In the material below, identify each line bearing the word "labels". Reproduce those lines.

Data below:

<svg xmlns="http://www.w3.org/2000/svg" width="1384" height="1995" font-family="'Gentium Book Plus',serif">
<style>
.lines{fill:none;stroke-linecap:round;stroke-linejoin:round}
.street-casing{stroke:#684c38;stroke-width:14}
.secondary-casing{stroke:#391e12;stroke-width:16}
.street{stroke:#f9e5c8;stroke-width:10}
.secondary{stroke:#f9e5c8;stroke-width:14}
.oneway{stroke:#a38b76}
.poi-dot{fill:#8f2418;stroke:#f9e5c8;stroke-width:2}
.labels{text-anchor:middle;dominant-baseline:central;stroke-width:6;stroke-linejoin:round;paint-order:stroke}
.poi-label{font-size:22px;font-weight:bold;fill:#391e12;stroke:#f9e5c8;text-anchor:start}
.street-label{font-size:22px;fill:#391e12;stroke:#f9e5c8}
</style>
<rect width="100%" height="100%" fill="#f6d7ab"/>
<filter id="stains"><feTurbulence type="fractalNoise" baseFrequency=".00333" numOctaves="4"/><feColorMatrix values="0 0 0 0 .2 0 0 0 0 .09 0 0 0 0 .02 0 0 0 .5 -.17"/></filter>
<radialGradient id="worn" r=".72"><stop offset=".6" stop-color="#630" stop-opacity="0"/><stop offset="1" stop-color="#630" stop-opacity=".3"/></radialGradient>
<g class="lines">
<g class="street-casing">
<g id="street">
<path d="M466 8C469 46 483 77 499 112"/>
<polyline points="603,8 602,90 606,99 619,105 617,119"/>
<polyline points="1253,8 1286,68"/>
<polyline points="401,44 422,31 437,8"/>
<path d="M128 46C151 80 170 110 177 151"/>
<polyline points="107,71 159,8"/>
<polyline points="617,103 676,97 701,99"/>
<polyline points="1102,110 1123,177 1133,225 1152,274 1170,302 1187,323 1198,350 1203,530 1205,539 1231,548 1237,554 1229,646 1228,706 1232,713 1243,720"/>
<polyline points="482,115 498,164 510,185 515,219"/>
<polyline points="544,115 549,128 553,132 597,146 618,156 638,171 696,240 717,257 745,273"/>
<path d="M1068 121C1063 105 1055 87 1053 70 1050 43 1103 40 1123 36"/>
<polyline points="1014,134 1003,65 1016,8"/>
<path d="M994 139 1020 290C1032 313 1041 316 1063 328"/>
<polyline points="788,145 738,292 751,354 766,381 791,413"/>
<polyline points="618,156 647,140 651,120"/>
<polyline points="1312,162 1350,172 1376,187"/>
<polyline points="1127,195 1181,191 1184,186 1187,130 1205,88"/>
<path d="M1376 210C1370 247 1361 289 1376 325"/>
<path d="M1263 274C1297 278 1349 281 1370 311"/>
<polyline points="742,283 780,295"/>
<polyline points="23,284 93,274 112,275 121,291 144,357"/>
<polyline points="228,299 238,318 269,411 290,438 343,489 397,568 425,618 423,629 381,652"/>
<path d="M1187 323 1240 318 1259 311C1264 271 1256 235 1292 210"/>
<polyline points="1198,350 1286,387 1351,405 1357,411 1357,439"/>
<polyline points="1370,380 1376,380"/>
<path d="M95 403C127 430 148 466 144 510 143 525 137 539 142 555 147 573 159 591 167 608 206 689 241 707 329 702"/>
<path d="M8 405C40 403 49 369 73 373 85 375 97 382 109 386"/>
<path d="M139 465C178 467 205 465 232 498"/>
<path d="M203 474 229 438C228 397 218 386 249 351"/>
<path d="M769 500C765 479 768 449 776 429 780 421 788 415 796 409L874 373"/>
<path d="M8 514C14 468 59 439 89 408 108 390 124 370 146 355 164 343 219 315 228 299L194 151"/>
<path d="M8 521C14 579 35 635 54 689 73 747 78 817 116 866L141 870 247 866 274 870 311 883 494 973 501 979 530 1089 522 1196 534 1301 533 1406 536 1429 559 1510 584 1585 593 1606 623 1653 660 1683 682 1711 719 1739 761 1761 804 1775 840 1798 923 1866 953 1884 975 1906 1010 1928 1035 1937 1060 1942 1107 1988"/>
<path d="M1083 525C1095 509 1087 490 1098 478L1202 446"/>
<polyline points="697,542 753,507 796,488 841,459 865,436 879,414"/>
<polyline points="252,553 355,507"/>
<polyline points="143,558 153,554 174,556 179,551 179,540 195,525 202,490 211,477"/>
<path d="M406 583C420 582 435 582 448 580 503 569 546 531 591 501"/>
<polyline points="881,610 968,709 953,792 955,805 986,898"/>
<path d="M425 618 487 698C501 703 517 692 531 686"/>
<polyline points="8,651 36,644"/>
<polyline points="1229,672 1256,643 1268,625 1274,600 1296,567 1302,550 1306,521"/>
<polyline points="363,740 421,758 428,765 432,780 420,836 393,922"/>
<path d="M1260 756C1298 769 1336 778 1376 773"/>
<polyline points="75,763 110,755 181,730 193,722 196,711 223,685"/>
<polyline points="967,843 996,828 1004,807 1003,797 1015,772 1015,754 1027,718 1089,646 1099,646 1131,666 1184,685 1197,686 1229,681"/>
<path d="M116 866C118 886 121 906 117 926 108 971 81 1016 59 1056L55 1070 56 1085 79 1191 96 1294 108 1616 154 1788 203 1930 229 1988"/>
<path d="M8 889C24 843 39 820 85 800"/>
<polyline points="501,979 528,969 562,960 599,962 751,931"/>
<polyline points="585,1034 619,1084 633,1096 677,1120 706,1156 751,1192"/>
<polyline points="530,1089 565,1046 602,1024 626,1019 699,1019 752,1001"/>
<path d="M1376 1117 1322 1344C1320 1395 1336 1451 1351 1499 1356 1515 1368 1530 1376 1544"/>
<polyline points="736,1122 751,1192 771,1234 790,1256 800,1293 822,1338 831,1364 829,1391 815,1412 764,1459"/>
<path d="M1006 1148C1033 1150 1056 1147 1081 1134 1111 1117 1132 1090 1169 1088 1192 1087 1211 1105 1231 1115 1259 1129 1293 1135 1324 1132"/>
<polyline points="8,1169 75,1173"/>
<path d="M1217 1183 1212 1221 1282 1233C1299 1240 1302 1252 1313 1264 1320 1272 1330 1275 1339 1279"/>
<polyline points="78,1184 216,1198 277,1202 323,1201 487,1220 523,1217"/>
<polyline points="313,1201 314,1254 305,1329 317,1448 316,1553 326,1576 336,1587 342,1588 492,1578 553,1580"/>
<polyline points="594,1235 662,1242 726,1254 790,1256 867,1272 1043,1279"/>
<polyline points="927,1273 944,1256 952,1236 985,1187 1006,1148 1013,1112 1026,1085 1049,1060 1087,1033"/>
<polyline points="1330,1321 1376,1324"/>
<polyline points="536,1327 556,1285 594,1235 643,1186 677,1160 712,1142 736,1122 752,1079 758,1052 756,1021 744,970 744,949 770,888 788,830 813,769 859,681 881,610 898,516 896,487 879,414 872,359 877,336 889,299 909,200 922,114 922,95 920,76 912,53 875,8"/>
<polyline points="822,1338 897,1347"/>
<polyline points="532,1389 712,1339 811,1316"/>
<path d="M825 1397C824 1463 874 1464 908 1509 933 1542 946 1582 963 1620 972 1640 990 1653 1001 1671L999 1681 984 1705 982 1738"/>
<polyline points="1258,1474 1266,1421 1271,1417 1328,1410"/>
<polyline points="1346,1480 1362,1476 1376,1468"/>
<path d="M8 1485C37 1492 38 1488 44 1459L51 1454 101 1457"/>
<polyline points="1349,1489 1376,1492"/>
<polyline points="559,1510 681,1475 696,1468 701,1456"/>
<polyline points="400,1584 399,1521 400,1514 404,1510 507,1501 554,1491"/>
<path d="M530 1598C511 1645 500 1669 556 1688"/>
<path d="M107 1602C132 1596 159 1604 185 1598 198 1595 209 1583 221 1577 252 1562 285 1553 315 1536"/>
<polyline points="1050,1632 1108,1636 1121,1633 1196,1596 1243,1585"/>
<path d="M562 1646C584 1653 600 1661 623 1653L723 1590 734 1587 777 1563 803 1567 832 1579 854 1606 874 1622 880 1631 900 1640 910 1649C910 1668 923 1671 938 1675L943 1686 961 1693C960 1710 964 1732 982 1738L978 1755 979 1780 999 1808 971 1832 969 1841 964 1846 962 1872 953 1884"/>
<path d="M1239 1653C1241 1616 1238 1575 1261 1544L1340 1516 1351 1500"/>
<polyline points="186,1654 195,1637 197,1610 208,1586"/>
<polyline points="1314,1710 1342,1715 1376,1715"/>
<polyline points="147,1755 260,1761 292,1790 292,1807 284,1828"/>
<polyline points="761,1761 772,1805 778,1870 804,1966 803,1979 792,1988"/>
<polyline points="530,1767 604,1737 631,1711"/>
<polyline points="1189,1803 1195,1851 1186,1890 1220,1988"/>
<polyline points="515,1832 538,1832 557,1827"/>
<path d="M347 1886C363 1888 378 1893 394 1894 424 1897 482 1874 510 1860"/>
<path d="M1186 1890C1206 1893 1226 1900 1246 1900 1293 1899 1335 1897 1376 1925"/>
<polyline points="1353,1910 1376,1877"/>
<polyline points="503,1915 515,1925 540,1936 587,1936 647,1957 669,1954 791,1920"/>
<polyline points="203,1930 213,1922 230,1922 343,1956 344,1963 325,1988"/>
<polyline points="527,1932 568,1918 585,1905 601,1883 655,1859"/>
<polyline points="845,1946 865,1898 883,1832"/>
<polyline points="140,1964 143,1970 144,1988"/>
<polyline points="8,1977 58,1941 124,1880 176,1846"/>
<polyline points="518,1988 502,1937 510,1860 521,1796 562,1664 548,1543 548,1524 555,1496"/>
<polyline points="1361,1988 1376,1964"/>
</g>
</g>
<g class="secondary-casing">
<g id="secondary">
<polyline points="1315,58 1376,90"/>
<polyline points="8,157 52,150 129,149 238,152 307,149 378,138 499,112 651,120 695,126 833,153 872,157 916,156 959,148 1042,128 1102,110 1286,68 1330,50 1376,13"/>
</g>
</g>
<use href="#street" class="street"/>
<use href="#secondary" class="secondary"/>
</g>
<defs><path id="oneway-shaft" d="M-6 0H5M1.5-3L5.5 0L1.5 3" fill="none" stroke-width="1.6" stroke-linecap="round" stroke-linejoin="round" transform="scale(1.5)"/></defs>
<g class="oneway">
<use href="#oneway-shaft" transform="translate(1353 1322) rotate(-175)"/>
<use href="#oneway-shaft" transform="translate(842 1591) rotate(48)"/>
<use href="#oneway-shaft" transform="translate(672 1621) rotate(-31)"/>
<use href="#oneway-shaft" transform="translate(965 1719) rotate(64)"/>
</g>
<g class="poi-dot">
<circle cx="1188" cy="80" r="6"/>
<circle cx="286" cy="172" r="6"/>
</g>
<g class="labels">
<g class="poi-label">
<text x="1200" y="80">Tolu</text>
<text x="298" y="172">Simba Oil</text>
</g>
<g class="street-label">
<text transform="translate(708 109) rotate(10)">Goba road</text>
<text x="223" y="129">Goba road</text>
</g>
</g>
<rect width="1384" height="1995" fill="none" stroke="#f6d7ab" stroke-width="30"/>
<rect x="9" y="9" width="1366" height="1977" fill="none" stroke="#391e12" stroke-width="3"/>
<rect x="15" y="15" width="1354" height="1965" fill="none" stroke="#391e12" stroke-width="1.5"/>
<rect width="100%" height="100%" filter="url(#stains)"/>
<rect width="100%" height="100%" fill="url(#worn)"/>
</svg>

End of Data.

◆ Output for this task
.labels{text-anchor:middle;dominant-baseline:central;stroke-width:6;stroke-linejoin:round;paint-order:stroke}
<g class="labels">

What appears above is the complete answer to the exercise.